Just as alarming as discouragement is the job losses among the 20-24 age group.
Irish firms appear to have cut costs mainly by reducing jobs and hours worked rather than cutting wages. One can see that this is easier, and that it is easiest of all to get rid of junior staff, but it may do more long-term social and economic damage than asking those in work to take less pay.
We will have to wait for the end of the Great Recession globally to see any significant increase in jobs. Stimulus programmes can contribute, but talk of creating 100,000 jobs - a 5% increase in employment - seems highly fanciful.
The other idea - that there is a growth machine waiting to crank into action if the austerity programme is eased or slowed - is even more fanciful.
Government's best role is to equip people for jobs as and when they do become available.
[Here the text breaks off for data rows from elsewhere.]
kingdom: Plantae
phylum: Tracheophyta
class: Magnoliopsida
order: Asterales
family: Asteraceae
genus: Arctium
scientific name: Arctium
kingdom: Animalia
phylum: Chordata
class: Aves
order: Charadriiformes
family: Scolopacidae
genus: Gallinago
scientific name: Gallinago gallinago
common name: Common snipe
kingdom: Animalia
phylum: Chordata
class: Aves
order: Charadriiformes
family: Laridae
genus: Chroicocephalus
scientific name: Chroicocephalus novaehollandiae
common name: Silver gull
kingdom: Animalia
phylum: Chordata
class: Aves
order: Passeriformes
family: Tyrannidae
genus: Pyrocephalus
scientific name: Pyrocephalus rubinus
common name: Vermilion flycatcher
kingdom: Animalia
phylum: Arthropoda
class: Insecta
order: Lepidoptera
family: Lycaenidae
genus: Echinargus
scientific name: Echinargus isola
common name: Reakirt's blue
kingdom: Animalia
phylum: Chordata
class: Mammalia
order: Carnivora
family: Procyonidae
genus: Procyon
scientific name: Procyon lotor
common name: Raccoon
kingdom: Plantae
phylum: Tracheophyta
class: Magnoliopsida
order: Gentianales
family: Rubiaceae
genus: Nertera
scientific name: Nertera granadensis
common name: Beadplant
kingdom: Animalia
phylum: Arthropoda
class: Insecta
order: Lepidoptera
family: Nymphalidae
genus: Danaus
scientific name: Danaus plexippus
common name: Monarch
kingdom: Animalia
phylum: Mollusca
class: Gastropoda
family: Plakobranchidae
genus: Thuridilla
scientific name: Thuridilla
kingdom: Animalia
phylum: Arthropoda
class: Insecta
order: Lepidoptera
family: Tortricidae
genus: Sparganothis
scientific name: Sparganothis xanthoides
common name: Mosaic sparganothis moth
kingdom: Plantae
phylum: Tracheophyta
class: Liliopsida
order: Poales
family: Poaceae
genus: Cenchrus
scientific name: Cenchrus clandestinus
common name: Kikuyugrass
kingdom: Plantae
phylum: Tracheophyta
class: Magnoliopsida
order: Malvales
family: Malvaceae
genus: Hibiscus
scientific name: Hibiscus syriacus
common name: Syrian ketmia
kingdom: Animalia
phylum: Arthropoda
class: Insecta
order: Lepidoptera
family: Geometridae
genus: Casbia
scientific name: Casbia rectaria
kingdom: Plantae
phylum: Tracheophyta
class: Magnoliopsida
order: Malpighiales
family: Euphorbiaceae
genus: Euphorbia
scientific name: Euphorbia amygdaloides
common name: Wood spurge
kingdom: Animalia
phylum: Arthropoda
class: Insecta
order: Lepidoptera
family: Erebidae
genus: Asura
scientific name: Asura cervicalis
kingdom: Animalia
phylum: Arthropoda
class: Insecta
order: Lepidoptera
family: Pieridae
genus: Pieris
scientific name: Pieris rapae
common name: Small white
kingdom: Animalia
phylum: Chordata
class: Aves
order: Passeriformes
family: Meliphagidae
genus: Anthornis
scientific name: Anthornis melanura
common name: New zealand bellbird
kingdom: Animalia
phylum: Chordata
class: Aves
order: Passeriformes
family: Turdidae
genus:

Here the record is lamentable.
The Government has its 'Pathways to Work' programme to give the unemployed more direct assistance in training and job-seeking, and to get tough on those who do not seem particularly keen to work or train.
In a recession like this, some 'make-work' projects to keep people in touch with the world of employment may have merit.
Abandoning good ideas because they were not implemented properly, instead of implementing them properly, is becoming something of a habit.
Without improvements in all these areas - many economists fear - recovery, when it comes, could quickly run short of suitable workers and peter out.
That would represent a tragedy to follow a disaster.